Strategic Partnerships and Global Role:

  • Co-building capacity: India is shifting from technology licensing to technology co-development.
  • Key partnerships:
    • Tata–OpenAI: Beginning with 100 MW of AI-ready data centre capacity under the Stargate initiative and scaling to one gigawatt, signals that Indian industry is moving to the supply side of global intelligence.
    • Pax Silica Declaration: Places India in the US-led coalition, securing supply chains for AI, semiconductors, and critical minerals.
    • India–US AI Opportunity Partnership: Commits both nations to pro-innovation approaches on critical technologies.
    • India–France Year of Innovation 2026: Organised around joint skilling and measurable outcomes. 
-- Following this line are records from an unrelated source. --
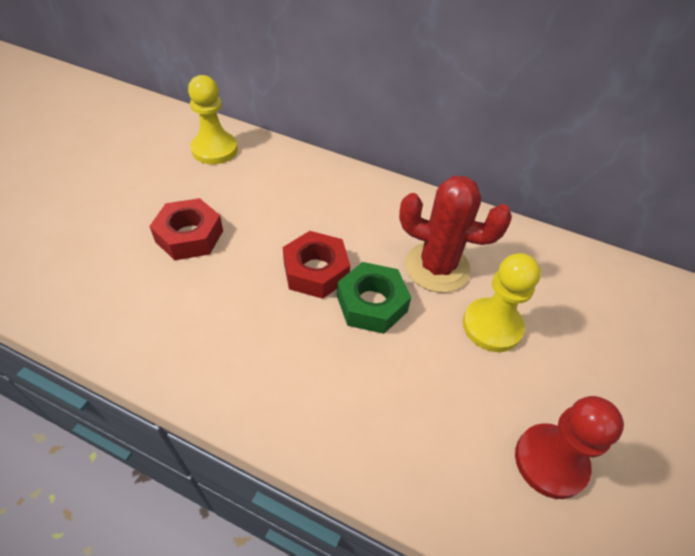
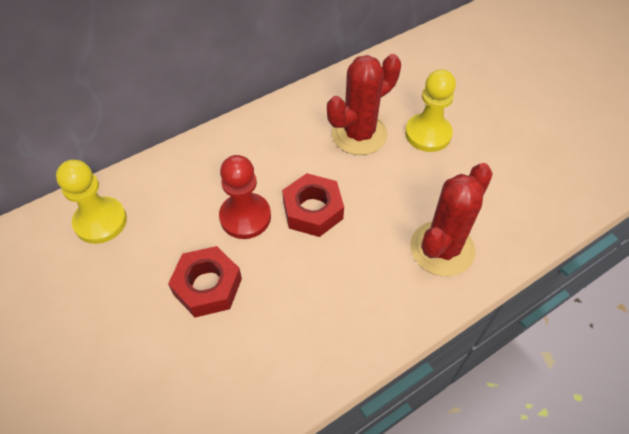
camera: 55 degrees left, 5 degrees up
green nut [337,262,411,334] -> none
red pawn [515,396,624,499] -> red pawn moved to [219,155,271,239]
none -> red cactus [410,163,493,276]

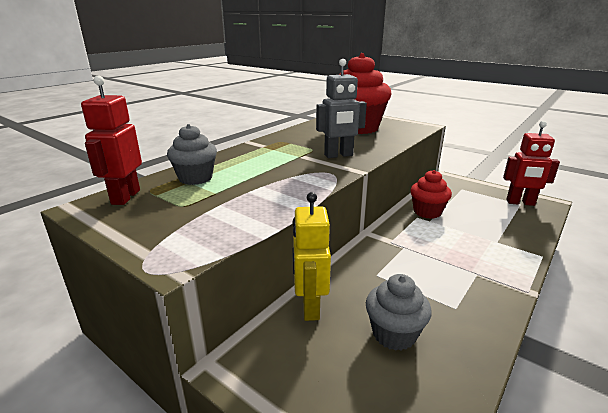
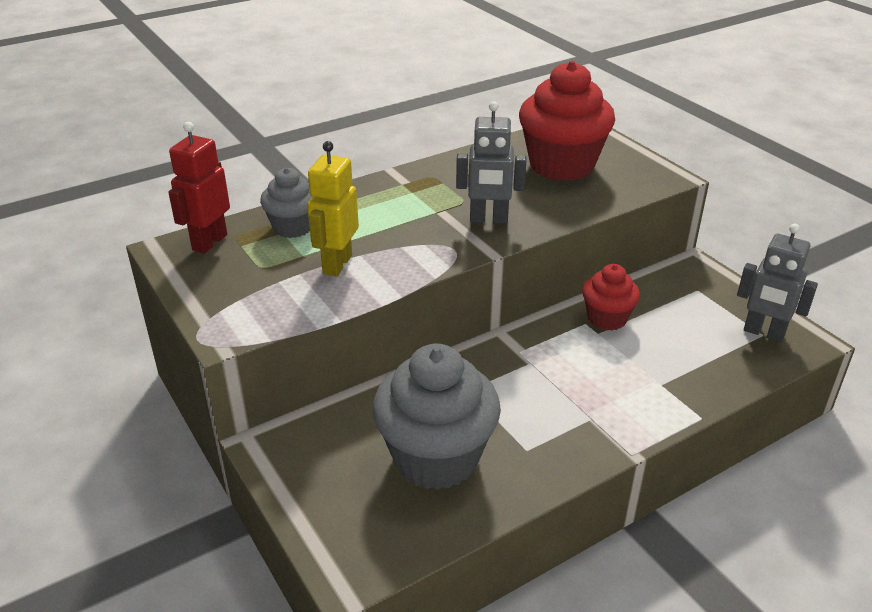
camera: 20 degrees right, 10 degrees up
yellow robot [292,192,331,321] -> yellow robot moved to [307,141,359,277]
grey cupcake [366,274,432,351] -> grey cupcake [373,344,501,490], size x1.81
red robot [503,121,560,206] -> grey robot [737,224,818,342]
Key Challenges and Way Forward:

  • Infrastructure deficit: Limited data centre capacity relative to data generation.
    • Expand DPI 2.0 - AI integrated with DPI platforms.
  • Technological dependence: Reliance on foreign chips and advanced AI hardware.
    • Strengthen sovereign AI ecosystem - Indigenous chips and models, domestic cloud infrastructure.
  • Skill gaps: Shortage of AI researchers and advanced engineers.
    • Human capital development - AI education and research funding, skilling programmes in Tier-2 and Tier-3 cities.
  • Regulatory complexity: Balancing innovation and ethical safeguards.
    • Ethical and democratic governance - Transparent AI regulation, algorithmic accountability.
  • Data governance issues: Implementing data sovereignty without restricting innovation.
    • Global South leadership - Build coalitions for equitable AI governance, promote development-oriented AI models.

Conclusion:

  • The India AI Impact Summit 2026 marks a turning point in the global AI landscape, positioning India as a norm-setter rather than a rule-taker.
  • By combining data sovereignty, DPI, sovereign AI models, and global partnerships, India is attempting to build a structured and inclusive AI ecosystem.
  • If executed effectively, this approach could allow India not only to benefit from the AI revolution but also to shape a more equitable global technological order.